Membership in organisations like the G7 and OECD were originally justified on the basis of economic development: both were meant to involve the world’s largest economies. However, with the rise of other countries, membership is now offered on the basis of “democratic values”, justified along Western lines.
When international institutions are set up along Western lines, see the world through Western framings, and are led by Westerners, one should not be surprised if their actions, advice, and prescriptions follow Western framings as well. One should also not be surprised that those who then appear to be the “most qualified” are white, establishing a permanent “ruling class” when it comes to global and elite institutions.
The international bodies that most exemplify this institutional form of discrimination are the World Bank and the IMF. These institutions were set up to manage the global economy, especially in the aftermath of the Great Depression and World War II.
However, these institutions have largely pursued an economic development platform that promotes free markets and deregulation, often at the expense of living conditions on the ground. Developing countries, faced with an economic crisis – oftentimes not of their own making – have been forced to enact sweeping and drastic policy reforms at the insistence of the IMF. These Structural Assistance Programmes were based on the ideas of the Washington Consensus: that economies must be market driven, with reduced public sectors and limited assistance.
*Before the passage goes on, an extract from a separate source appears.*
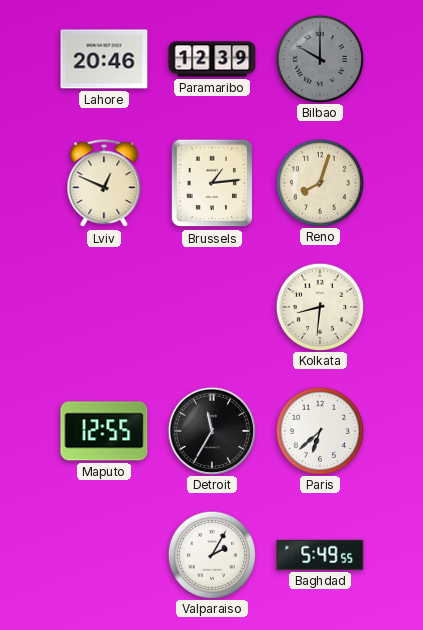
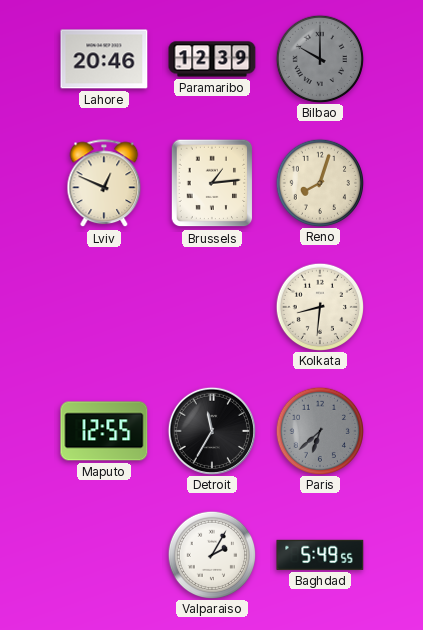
Paris dial: white -> grey
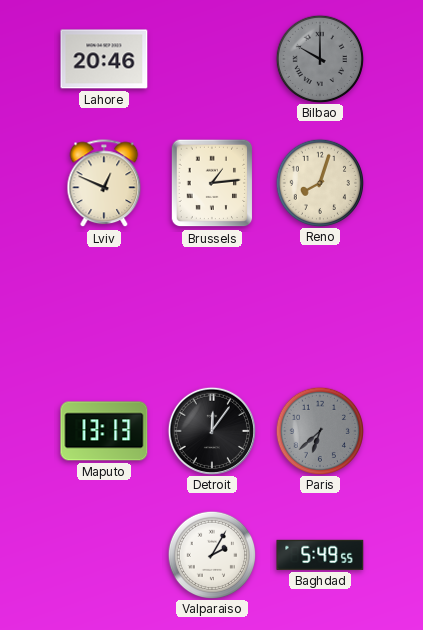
Paramaribo: 12:39 -> none
Kolkata: 8:31 -> none
Maputo: 12:55 -> 13:13
Detroit: 11:35 -> 12:06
These reforms were often hugely damaging, destroying standards of living and demolishing trust in political and economic institutions, including in many of the fledgling democracies seen after the fall of the Soviet Union.
Trade agreements – at least those pursued by the West – often include other priorities that are meant to benefit Western companies and business interests. For example, the Trans-Pacific Partnership (TPP) did not just include efforts to reduce barriers to trade but also forced many countries to agree to tighten up their protections for intellectual property, open up their service sectors to foreign firms, and allow Western companies to sue governments in court to overturn regulations they did not like. The TPP was not popular in many of the countries involved in negotiations, but in the end, the promise of better access to the US was enough for them to bite the bullet.
By contrast, the Regional Comprehensive Economic Partnership (RCEP), agreed on by the Association of Southeast Asian Nations (Asean), China, Japan, South Korea, Australia, and New Zealand, is a much slimmer document, focusing primarily on reducing trade barriers between the countries involved. It does not involve itself with intellectual property, investor disputes, service sectors, or government support, yet this has now led to the creation of the world’s largest trading bloc.